Sexo, mentiras, dinero y... libros. Esta es la inusual combinación que nos ha llevado a hablar, de nuevo, de Elena Ferrante durante los últimos días. Todos, o al menos todos los devotos de sus novelas, habréis leído la noticia: un periodista italiano ha desvelado la identidad de la misteriosa autora del cuarteto napolitano (buscad #fiebreferrante si no los habéis leído: La amiga estupenda, Un mal nombre, Las deudas del cuerpo, La niña perdida), rastreando las liquidaciones de derechos de una traductora de nombre nada napolitano, Anita Raja, inopinadamente altas: unos tres millones de euros. Como traductora que he sido puedo confirmar y confirmo que esas liquidaciones, en efecto, no son el sueldo de un probo traduttore, traditore. La liebre ha saltado y el debate ya no gira alrededor de la identidad de la autora, ni su sexo (se había especulado con que era un hombre), sino del proceder de Claudio Gatti, el periodista delator.

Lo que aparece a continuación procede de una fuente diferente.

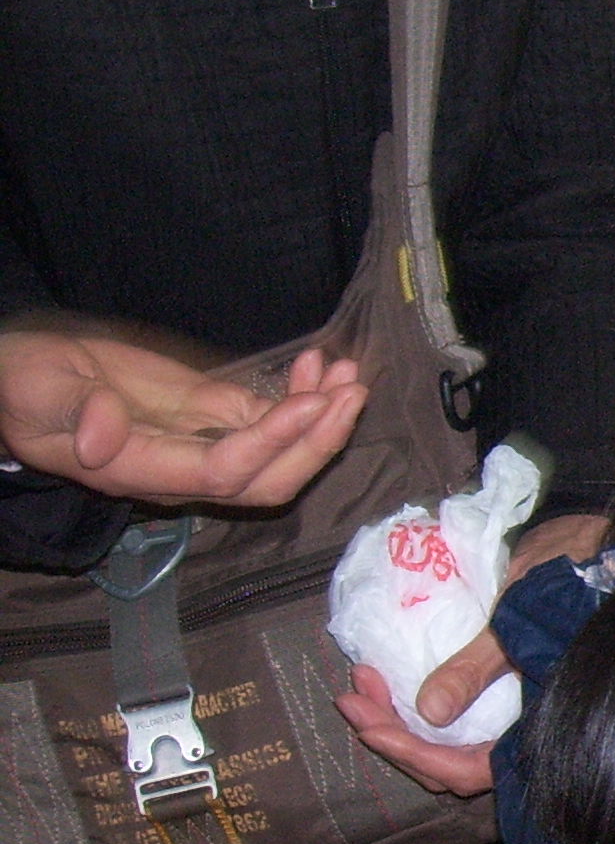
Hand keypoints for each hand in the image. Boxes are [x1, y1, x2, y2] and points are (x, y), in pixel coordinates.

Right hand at [0, 331, 365, 507]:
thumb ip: (73, 412)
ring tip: (349, 374)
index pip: (225, 470)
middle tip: (353, 393)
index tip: (311, 402)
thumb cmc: (24, 387)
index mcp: (143, 469)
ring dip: (321, 416)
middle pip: (268, 479)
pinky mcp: (210, 416)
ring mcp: (202, 443)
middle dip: (317, 442)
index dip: (272, 442)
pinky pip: (267, 418)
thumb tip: (99, 440)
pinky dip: (300, 395)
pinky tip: (320, 365)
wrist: (19, 383)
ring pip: (278, 450)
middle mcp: (183, 469)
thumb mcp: (37, 392)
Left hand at [332, 512, 607, 796]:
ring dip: (402, 725)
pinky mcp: (508, 701)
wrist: (596, 549)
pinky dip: (420, 712)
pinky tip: (394, 688)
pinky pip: (458, 726)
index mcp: (542, 729)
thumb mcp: (512, 623)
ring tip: (362, 689)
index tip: (368, 725)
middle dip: (394, 737)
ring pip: (450, 748)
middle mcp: (528, 737)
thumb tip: (429, 712)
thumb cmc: (564, 582)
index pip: (466, 769)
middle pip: (449, 766)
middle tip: (351, 700)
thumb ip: (473, 670)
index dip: (414, 755)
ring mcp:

Michiko Kakutani, la temida crítica literaria de The New York Times o la escritora británica Jeanette Winterson, entre otros, han repudiado las acciones de Gatti acusándole de «vil, tóxico, rastrero» y tachando su investigación de «violenta y brutal», llevándola incluso al terreno del machismo. Elena Ferrante desde el principio declaró que «no creo que el autor tenga nada decisivo que decir sobre su obra» o «mentiré cuando sea necesario proteger mi persona, mis sentimientos o para evitar presiones» y se negó repetidamente a revelar su identidad, así que es innegable que Gatti ha violado el derecho a la intimidad de la escritora. Para hacerlo, Gatti se escuda en la contradicción entre la narrativa de Ferrante y su personalidad verdadera, y en su derecho como periodista a denunciar la impostura.
(Abramos un inciso aquí: separar autor y personaje es el ABC de cualquier manual de teoría literaria. Y el DEF es saber que el autor y sus personajes son indisolubles. Bienvenidos al traidor y maravilloso mundo de la ficción y de la literatura.)
No creo que Gatti sea machista. Tampoco creo, por supuesto, que sea un defensor de la libertad de expresión. Es solo un síntoma del mal de nuestro tiempo: la fascinación descerebrada por el dinero y el éxito, que alimenta una monstruosa industria del voyeurismo. Si Elena Ferrante hubiera publicado sus libros sin el menor beneficio comercial, como cientos y cientos de autores que publican bajo seudónimo (le pasó a la propia J.K. Rowling con su seudónimo Robert Galbraith), a nadie le importaría un comino si es un hombre, una mujer o un extraterrestre de Alfa Centauri. Gatti tampoco violenta la intimidad de Ferrante porque le parezca mal que busque el anonimato, o porque se invente una Nápoles que quizá no conoce de primera mano: lo hace porque le ha ido bien, y porque la ley no escrita del Talión es que a cambio del éxito, la intimidad desaparece. Les sucede a los actores de Hollywood, a los famosos de quince minutos de la tele y ahora, cuando apenas quedan misterios por resolver excepto los del Íker Jiménez, parece que también les toca el turno a los escritores que alcanzan el paraíso del best-seller. Así que tranquilos todos y todas: Gatti es un simple paparazzo, pero ni siquiera tiene el bueno gusto de parecerse al adorable Marcello Mastroianni, el único a quien le perdonaríamos esta hazaña. Pero claro, es que Marcello nunca lo haría.